**Instructions to follow:**
Write out all of the following material line for line, without changing anything. Leave the pictures out of your answer.

──────── Study material ────────

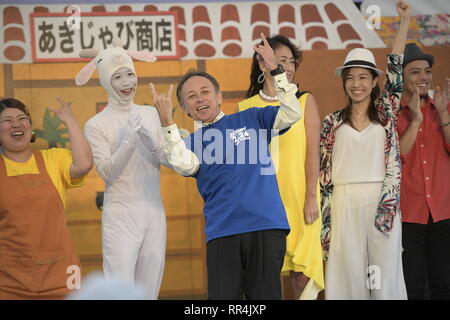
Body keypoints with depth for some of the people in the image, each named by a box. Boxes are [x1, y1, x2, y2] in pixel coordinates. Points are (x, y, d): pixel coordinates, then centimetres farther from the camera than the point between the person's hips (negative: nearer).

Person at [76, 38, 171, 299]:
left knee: (149, 292, 7)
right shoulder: (96, 125, -4)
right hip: (121, 216, -4)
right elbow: (107, 172, -12)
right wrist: (130, 140, -22)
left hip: (154, 213, 4)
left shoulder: (150, 114, 8)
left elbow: (169, 160, 7)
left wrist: (151, 141, -12)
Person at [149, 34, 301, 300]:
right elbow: (184, 166, -8)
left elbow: (292, 114, 0)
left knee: (266, 296, 0)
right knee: (222, 296, -2)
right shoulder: (189, 142, 14)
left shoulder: (251, 119, 14)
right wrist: (167, 122, -14)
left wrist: (277, 71, -7)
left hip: (266, 227, -1)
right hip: (222, 232, 1)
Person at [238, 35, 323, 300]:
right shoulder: (246, 108, 9)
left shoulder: (305, 101, 6)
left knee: (302, 270, -5)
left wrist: (311, 198, -9)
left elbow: (313, 152, -1)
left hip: (299, 198, -1)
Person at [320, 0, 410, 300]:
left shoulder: (386, 111, 9)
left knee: (384, 268, 0)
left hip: (383, 200, 0)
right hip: (345, 203, 0)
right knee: (350, 269, 1)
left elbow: (396, 71, 1)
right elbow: (324, 169, 8)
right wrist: (326, 215, 2)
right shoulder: (333, 122, 9)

────────

**Problem solution:**
Body keypoints with depth for some of the people in the image, each named by a box. Boxes are [x1, y1, x2, y2] in pixel coordinates. Points are (x, y, d): pixel coordinates, then centimetres farther from the camera than the point between the person's hips (negative: nearer).

Person at [76, 38, 171, 299]:
left knee: (149, 292, 7)
right shoulder: (96, 125, -4)
right hip: (121, 216, -4)
right elbow: (107, 172, -12)
right wrist: (130, 140, -22)
left hip: (154, 213, 4)
left shoulder: (150, 114, 8)
left elbow: (169, 160, 7)
left wrist: (151, 141, -12)
Person at [149, 34, 301, 300]:
right elbow: (184, 166, -8)
left elbow: (292, 114, 0)
left knee: (266, 296, 0)
right knee: (222, 296, -2)
right shoulder: (189, 142, 14)
left shoulder: (251, 119, 14)
right wrist: (167, 122, -14)
left wrist: (277, 71, -7)
left hip: (266, 227, -1)
right hip: (222, 232, 1)
Person at [238, 35, 323, 300]:
right shoulder: (246, 108, 9)
left shoulder: (305, 101, 6)
left knee: (302, 270, -5)
left wrist: (311, 198, -9)
left elbow: (313, 152, -1)
left hip: (299, 198, -1)
Person at [320, 0, 410, 300]:
left shoulder: (386, 111, 9)
left knee: (384, 268, 0)
left hip: (383, 200, 0)
right hip: (345, 203, 0)
right knee: (350, 269, 1)
left elbow: (396, 71, 1)
right elbow: (324, 169, 8)
right wrist: (326, 215, 2)
right shoulder: (333, 122, 9)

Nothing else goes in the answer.